Feeder with Icicles, 2020, Archival Digital Print

I repeat myself:  Drawing is the basis of it all.

The first impulse of the mind, it is where it begins.  That very first spark of an idea.  Not only does it show what one sees but it orders the experience.  This photograph taken this morning, doesn’t exist without my experience as an artist who draws.  I frame the image in the camera; it is rarely changed in the processing.  That is drawing. The division of space within the bounds of the edge.

 

First Snow

Thinking of Southern Sung Painting, Archival Digital Print, 2018

Our first big snow and the roads were bedeviling last night.  I left town on an earlier train trying to get home before the worst of it hit.  But Amtrak is not reliable and we were stopped for forty minutes in the Bronx because of a stalled Metro North train ahead of us.  This is customary now.  Infrastructure deteriorates by the day and our politicians dawdle.

Once in Hudson and heading home, the white sheets of snow,  the winds, and the lack of any guide other than the midline studded strip, made for impressive conditions.  I missed the turn-off from 9H but was able to back up on the highway since no one was on the roads.  Turning off onto my country road it was worse, but the sight of a huge plow blinking red and white like a happy Christmas tree up ahead was a beacon and it guided me safely home.  After feeding everyone I fell into a deep and grateful sleep.

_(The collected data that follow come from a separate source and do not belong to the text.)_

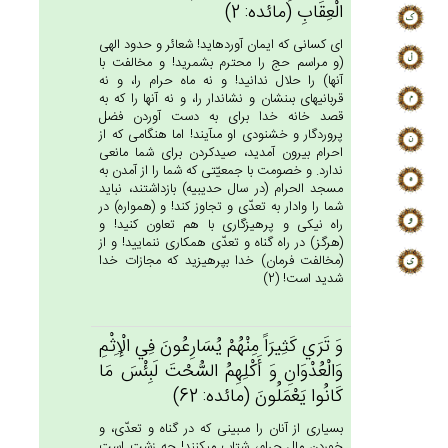
الْعِقَاب‌ِ (مائده: 2)
اى كسانى كه ايمان آورده‏ايد! شعائر و حدود الهى
(و مراسم حج را محترم بشمريد! و مخالفت با
آنها) را حلال ندانيد! و نه ماه حرام را، و نه
قربانيهاى بى‏نشان و نشاندار را، و نه آنها را كه به
قصد خانه خدا براى به دست آوردن فضل
پروردگار و خشنودى او مى‏آيند! اما هنگامى كه از
احرام بيرون آمديد، صيدكردن براى شما مانعى
ندارد. و خصومت با جمعيّتى كه شما را از آمدن به
مسجد الحرام (در سال حديبيه) بازداشتند، نبايد
شما را وادار به تعدّى و تجاوز كند! و (همواره) در
راه نيكى و پرهيزگارى با هم تعاون كنيد! و
(هرگز) در راه گناه و تعدّى همكارى ننماييد! و از
(مخالفت فرمان) خدا بپرهيزيد كه مجازات خدا
شديد است! (2)
وَ تَرَي‌ كَثِيرَاً مِنْهُم‌ْ يُسَارِعُون‌َ فِي‌ الْإِثْم‌ِ
وَالْعُدْوَان‌ِ وَ أَكْلِهِم‌ُ السُّحْت‌َ لَبِئْس‌َ مَا
كَانُوا يَعْمَلُون‌َ (مائده: 62)
بسيارى از آنان را مى‏بينى كه در گناه و تعدّى، و
خوردن مال حرام، شتاب مى‏كنند! چه زشت است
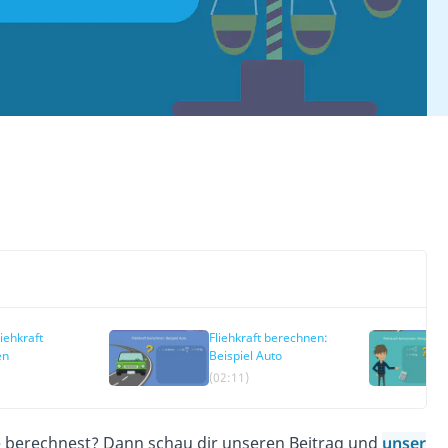
iehkraft
Fliehkraft berechnen:
en
Beispiel Auto
(02:11)
ie berechnest? Dann schau dir unseren Beitrag und
unser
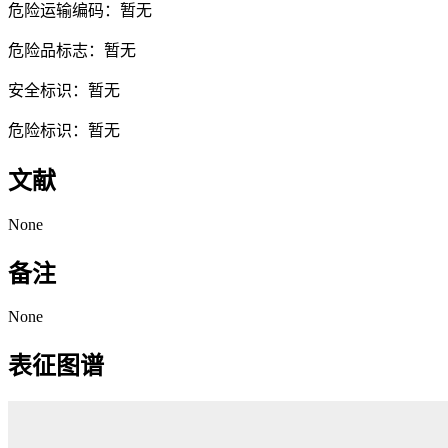
危险运输编码：暂无
危险品标志：暂无
安全标识：暂无
危险标识：暂无
文献
None
备注
None
表征图谱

All worth it to be able to live in this paradise.

Out of the Barn

Two Horses just out of the Barn, 2018, Archival Digital Print

Billy and I drove up to North Chatham to pick up tick and flea meds for the puppies. Coming back to the car, it was just the moment when two striking Thoroughbreds were let out of the barn. To watch these two, their pleasure at being free, actually kicking up their heels and stretching their long muscles, their playfulness with each other, was to step into another world. We are all eager for spring. I’m predicting that it will come early. I need to believe this.

 

Cold

A Hungry Hawk, 2018, Archival Digital Print

Just a snapshot from my phone yesterday, a hungry young Cooper’s Hawk has been hanging around hoping to get a warm meal. Earlier he was sitting atop one of the feeders  he was so desperate to eat. The birds disappear as soon as they catch sight and the place is empty until he leaves.

It must be very hard on a young bird trying to learn to survive in such threatening cold. Last night I watched again the PBS documentary on The Donner Party. It is tonic to anyone who feels sorry for himself or indulges in self-pity, a reminder of what being cold, far from home and lost can mean.  A young woman who survived wrote to her friend about the experience.   She ends with this advice, “Don’t take no shortcuts and hurry along the way.”  This young Hawk will have to learn that.